Between the gagging, fresh air breaks, and the lengthy drags on our cigarettes, it took us hours to finish the job. Between the two of us, we killed a pack of cigarettes. "I'm a dumb ass," Shannie said flushing the last bucket down the toilet.

"Why's that?" I asked "They can hear the hopper."

***

"He fucked with us while he was alive and now that he's dead, he's still at it," I told Shannie during his funeral.
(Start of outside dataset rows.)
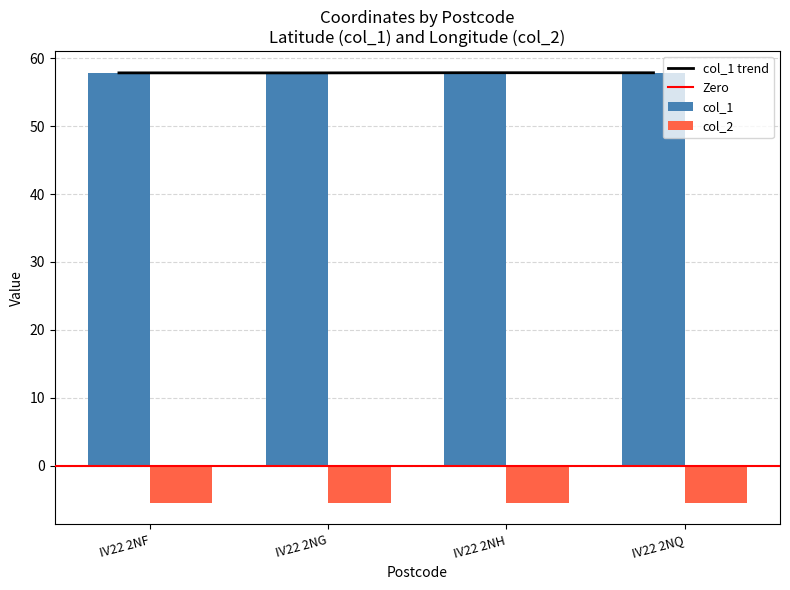

What is the average value of the col_2 series?

-5.5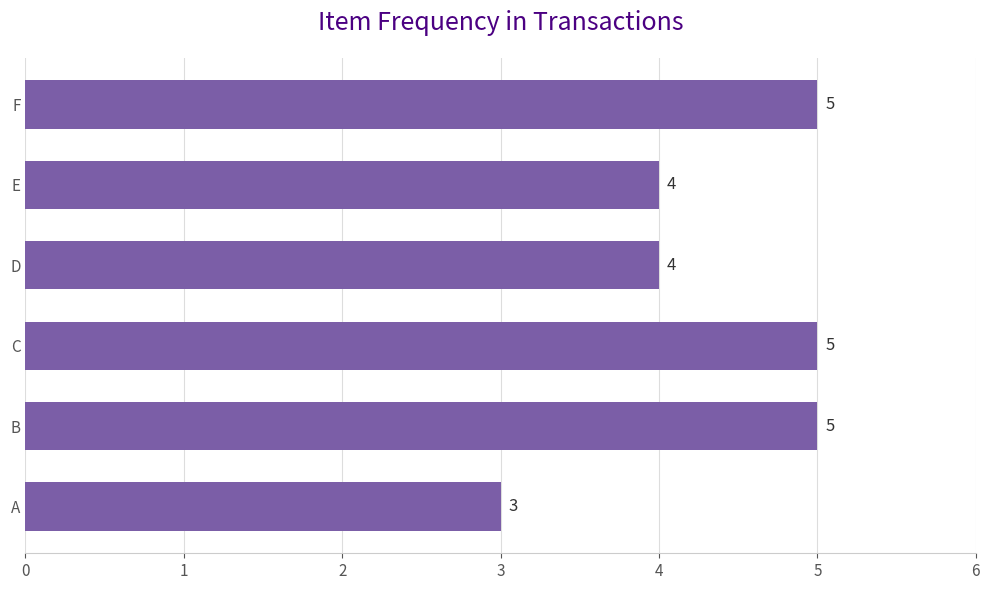

What is the difference between the maximum and minimum values?

2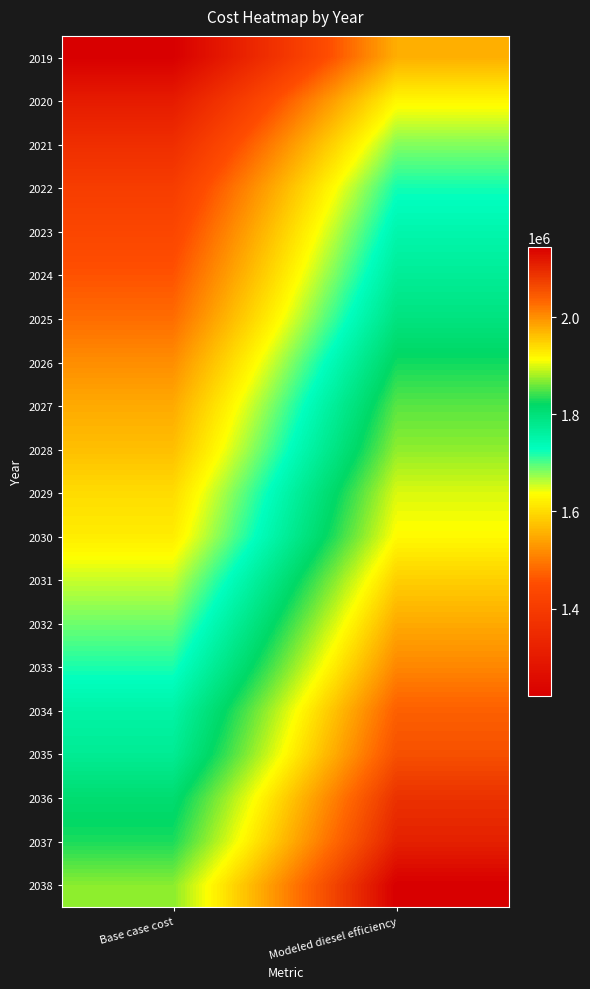

Which series has the largest range (max minus min)?

2019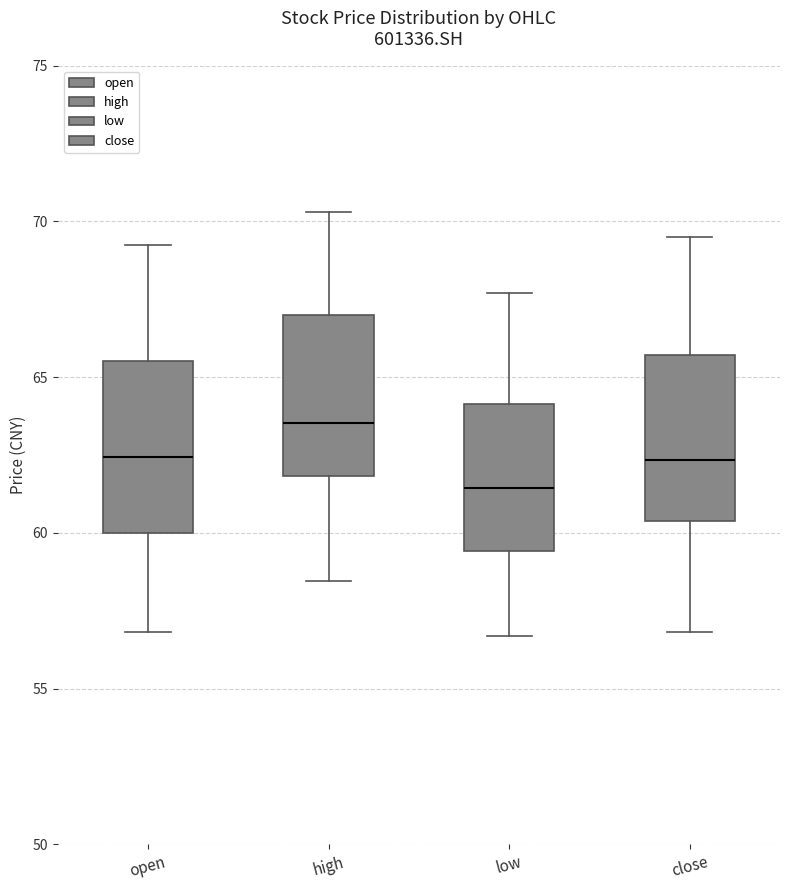

Which box has the highest median line?

high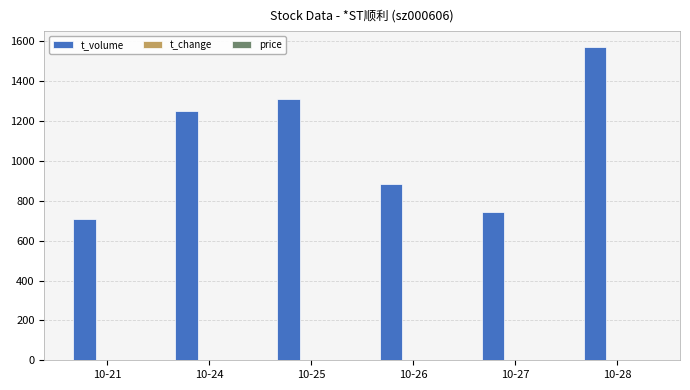

At which category is the sum across all series the highest?

10-28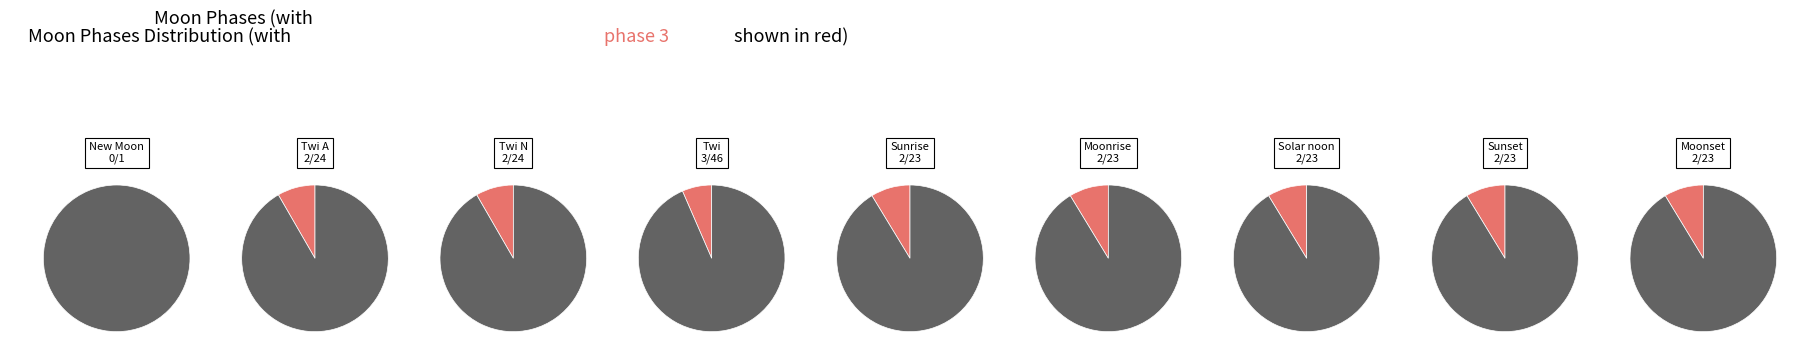

Is the sum of Moonset and Twi greater than half?

No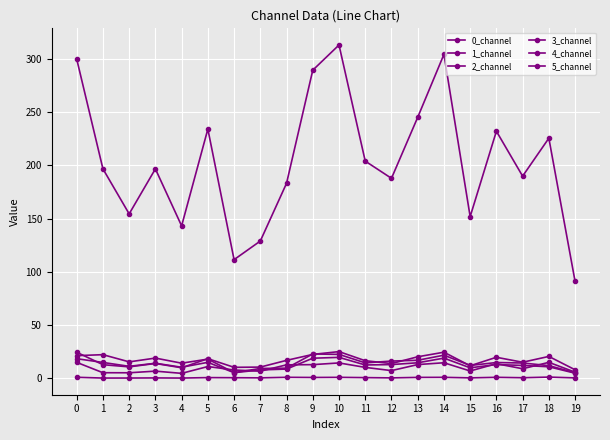

How many lines are shown in the chart?

6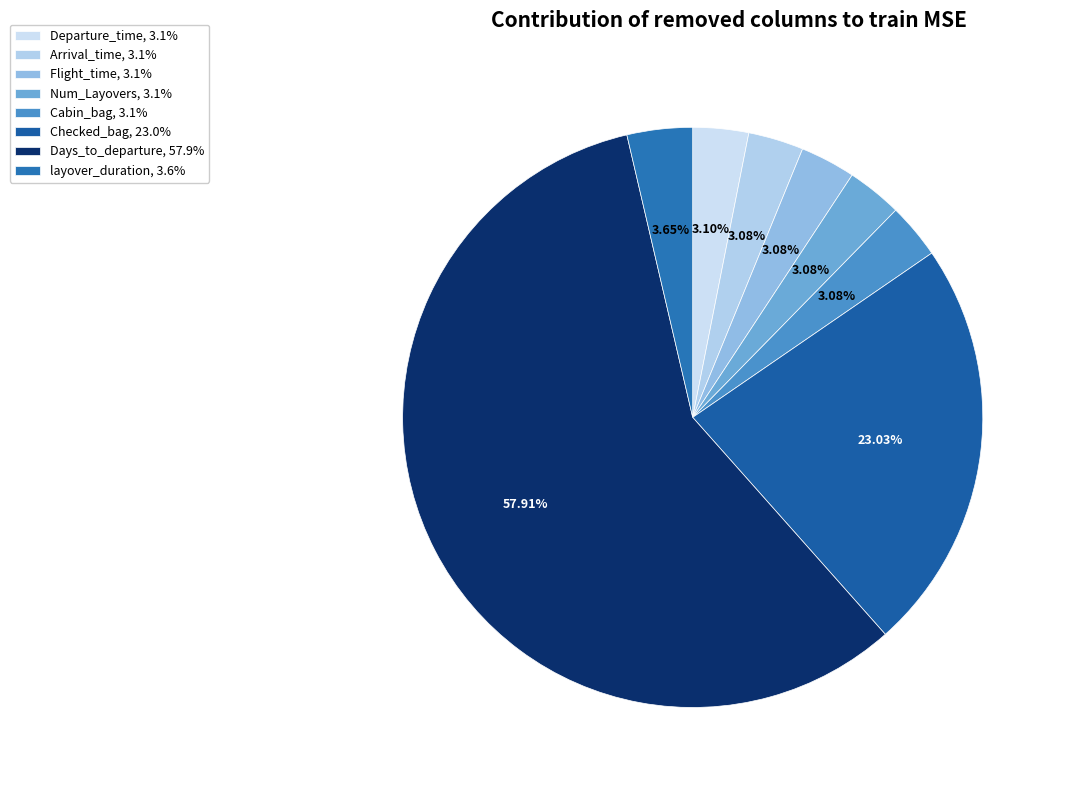

Does Days_to_departure represent more than half of the total?

Yes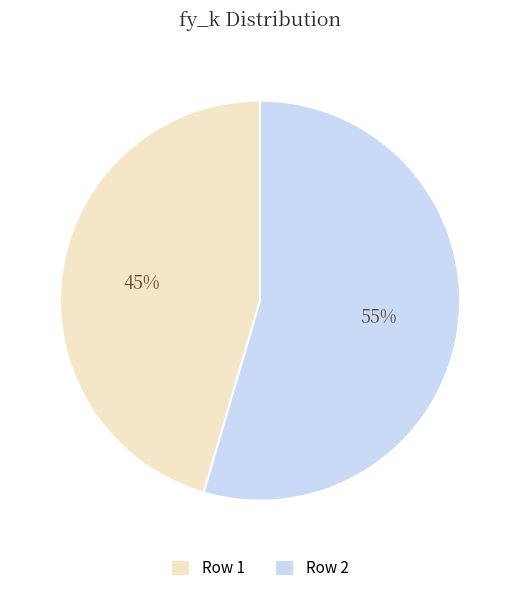

To the nearest percent, what is the combined percentage of Row 2 and Row 1?

100%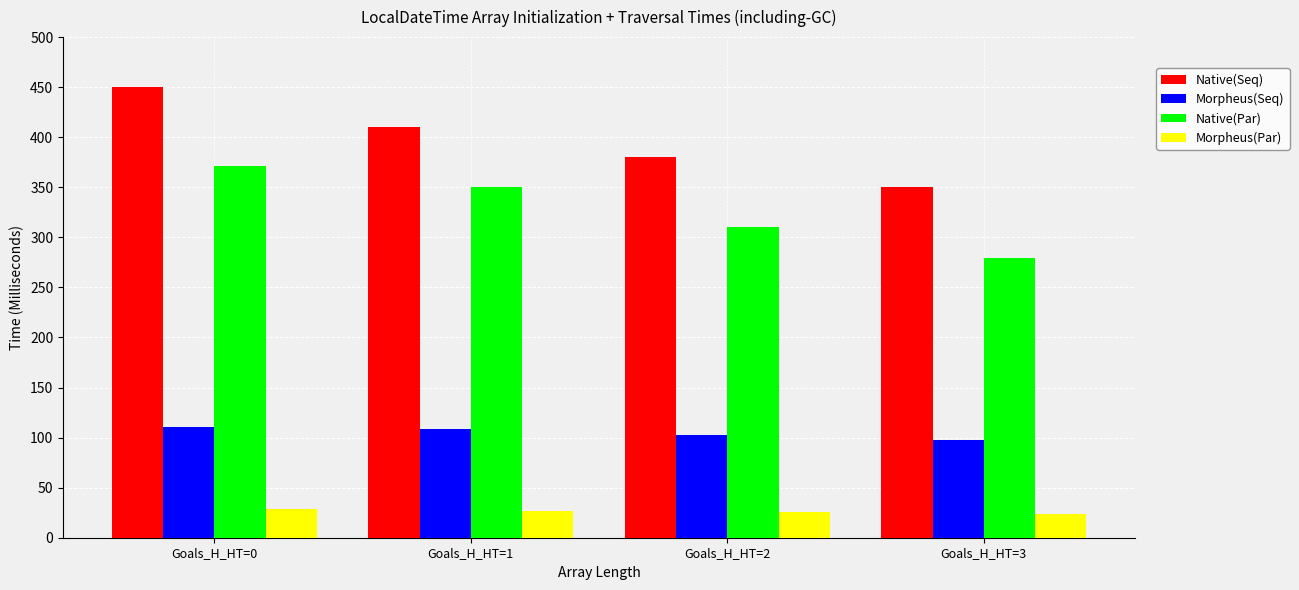

The value of Native(Seq) at Goals_H_HT=2 is 380.0. True or false?

True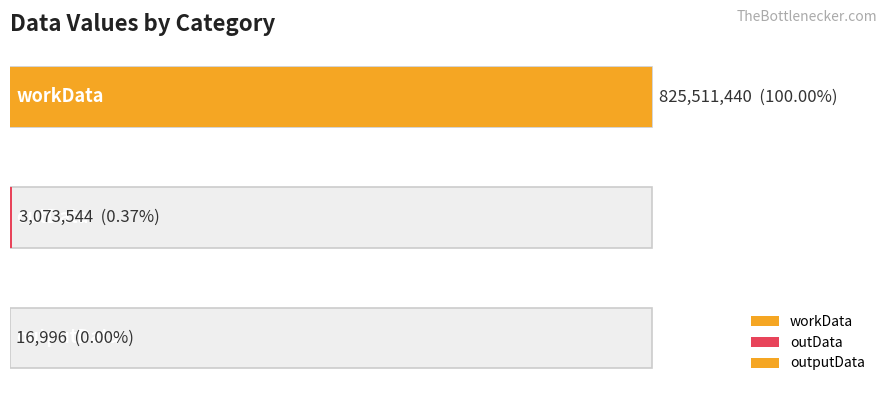

What is the change in value from workData to outData?

-822437896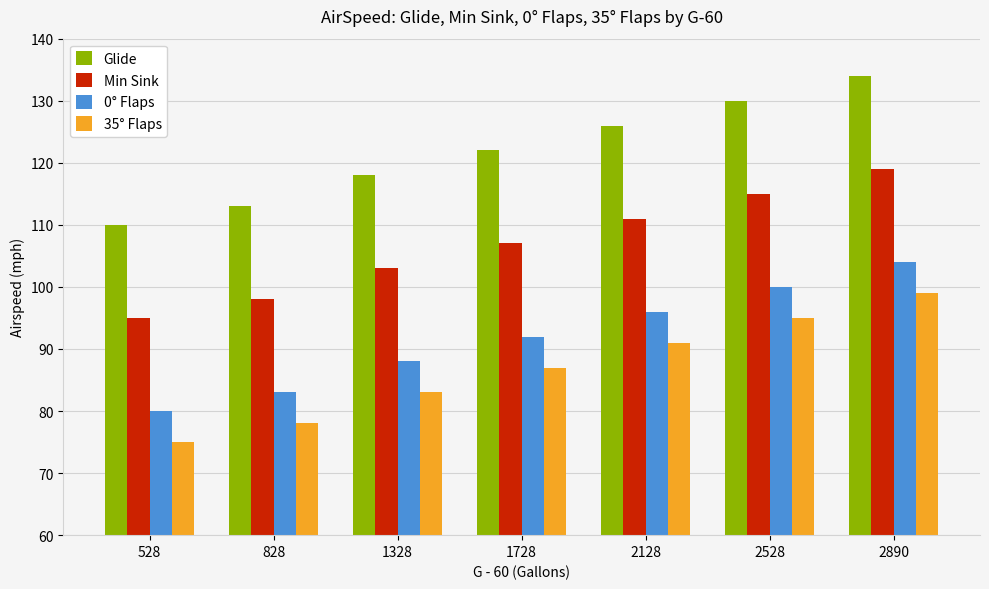

Reading left to right, extract all data points from this chart.

Glide: 110	113	118	122	126	130	134
Min Sink: 95	98	103	107	111	115	119
0° Flaps: 80	83	88	92	96	100	104
35° Flaps: 75	78	83	87	91	95	99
The day was raw and overcast, exhaust from the procession spiraled skyward. "I can't sleep, Every time I close my eyes - every time - I see his goddamn brains clinging to the wall like some kind of, of," I stammered. "Of, Christ, I don't know, but they hang there, taunting me. I can't wait till he's buried! I'm telling you I'm going to get even - I'm going to piss on his grave!"

"Whatever," Shannie sighed.

"I'm serious!

"Just James, What you don't do is more powerful than what you do."

"What's that supposed to mean?" I questioned.

"Oh young Grasshopper, the absence of the positive outweighs the negative."

"Huh?"

"You don't see me in any rush to whip up a mud pie and throw it on his grave. The absence of positive deeds outweighs committing negative ones."

"You haven't whipped one up since Count." The procession turned into the Cemetery's driveway. My comment got me thinking. "Would you have made one for me? You know, if I, if I would have died?" I stammered as Shannie parked.